As best I can ascertain, there is nothing to support this submission. What in fact occurred was, as I have earlier set out, that for reasons quite separate from the matters flowing from the judgment of 8 August 2002, the first Defendant decided shortly thereafter to take action which, whilst seemingly entitled so to do, had the obvious effect of closing down the business of the Plaintiff.
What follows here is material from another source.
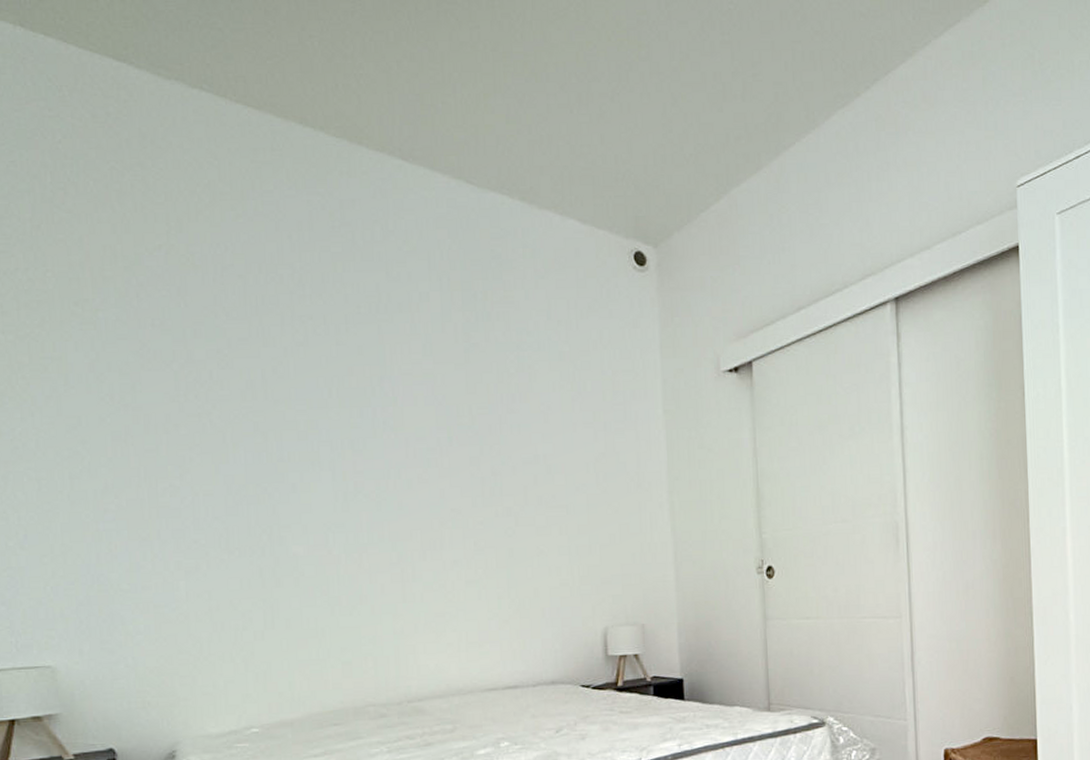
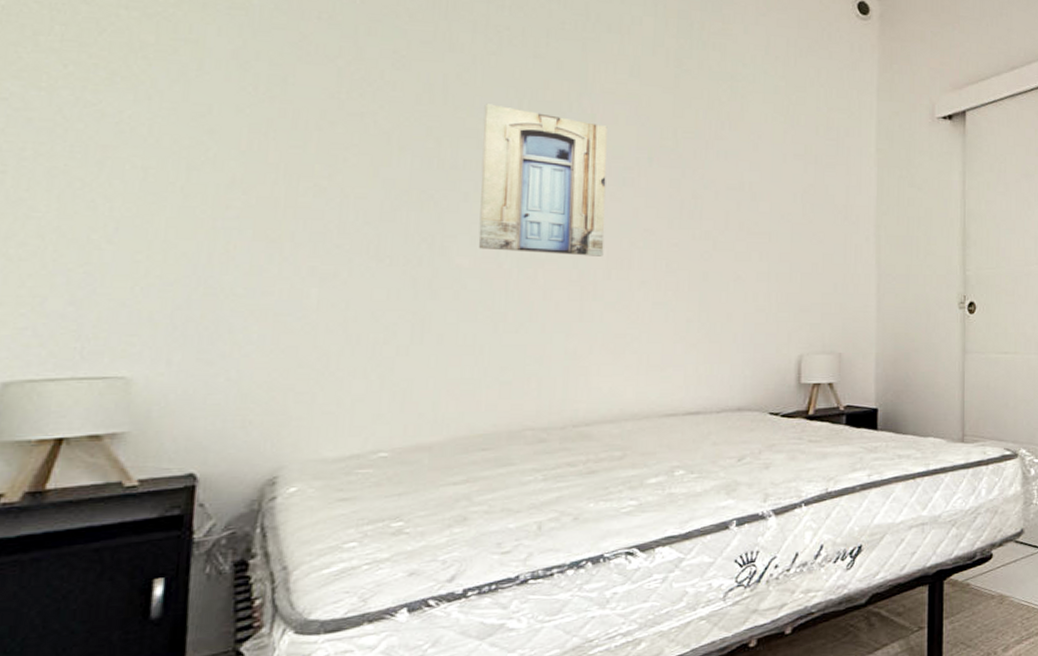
wall art: none [299,395,418,539] -> present [478,104,608,256]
Whilst the first Defendant may have been acting within the bounds of its lease with the Plaintiff in so doing, it seems that it failed to consider the obvious side effects of so doing insofar as recovery of the costs of action was concerned. What it effectively did by so acting was to close down the Plaintiff’s only way of carrying on business and so generating sufficient income from which to satisfy the costs order.
Thus, I am unable to accept that this result was something which was “hidden from the Defendants”. In my opinion, whilst exercising one right, they have failed to appreciate that they have thereby obliterated the opportunity to obtain completion of another.
In this circumstance, I am not of the view that assistance is to be gained from the obiter dicta of either Olsson J or Lander J in Vestris v Cashman (1999) 72 SASR 449.
Whilst Section 42(1) of the District Court Act permits an order for costs against a non party, it only does so where the justice of the case so requires. This is not such a case.
The application of 22 May 2002 is refused. The Plaintiff is to have the costs of the application.